= Beginning of Section =

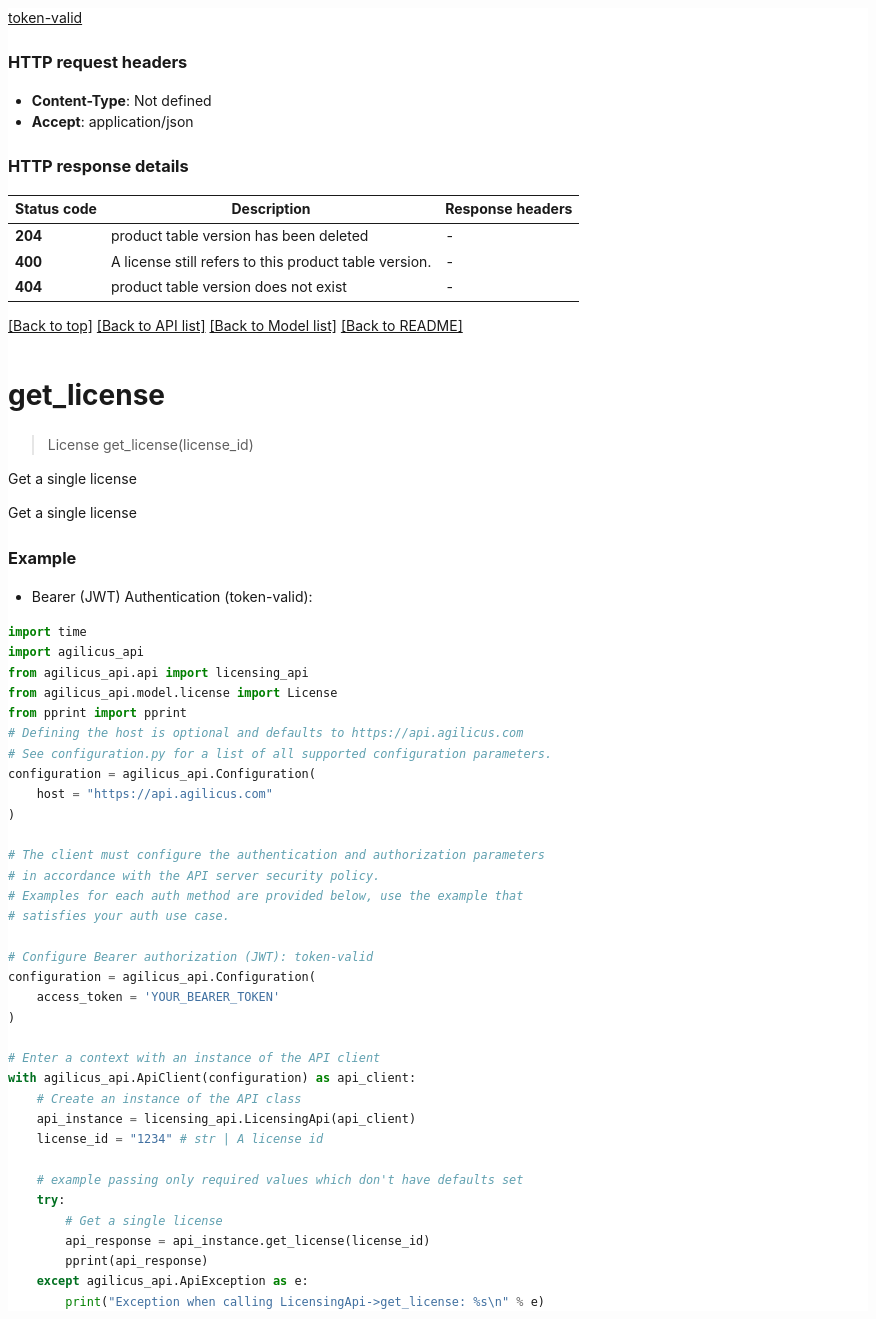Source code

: [token-valid](../README.md#token-valid)

### HTTP request headers

 - **Content-Type**: Not defined
 - **Accept**: application/json


### HTTP response details
| Status code | Description | Response headers |
|-------------|-------------|------------------|
**204** | product table version has been deleted |  -  |
**400** | A license still refers to this product table version. |  -  |
**404** | product table version does not exist |  -  |

[[Back to top]](#) [[Back to API list]](../README.md#documentation-for-api-endpoints) [[Back to Model list]](../README.md#documentation-for-models) [[Back to README]](../README.md)

# **get_license**
> License get_license(license_id)

Get a single license

Get a single license

### Example

* Bearer (JWT) Authentication (token-valid):
```python
import time
import agilicus_api
from agilicus_api.api import licensing_api
from agilicus_api.model.license import License
from pprint import pprint
# Defining the host is optional and defaults to https://api.agilicus.com
# See configuration.py for a list of all supported configuration parameters.
configuration = agilicus_api.Configuration(
    host = "https://api.agilicus.com"
)

# The client must configure the authentication and authorization parameters
# in accordance with the API server security policy.
# Examples for each auth method are provided below, use the example that
# satisfies your auth use case.

# Configure Bearer authorization (JWT): token-valid
configuration = agilicus_api.Configuration(
    access_token = 'YOUR_BEARER_TOKEN'
)

# Enter a context with an instance of the API client
with agilicus_api.ApiClient(configuration) as api_client:
    # Create an instance of the API class
    api_instance = licensing_api.LicensingApi(api_client)
    license_id = "1234" # str | A license id

    # example passing only required values which don't have defaults set
    try:
        # Get a single license
        api_response = api_instance.get_license(license_id)
        pprint(api_response)
    except agilicus_api.ApiException as e:
        print("Exception when calling LicensingApi->get_license: %s\n" % e)
```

= End of Section =

=== EXERCISE DESCRIPTION ===
Copy, from the material, each line that holds the string "authorization".

=== RESPONSE ===
# The client must configure the authentication and authorization parameters
# Configure Bearer authorization (JWT): token-valid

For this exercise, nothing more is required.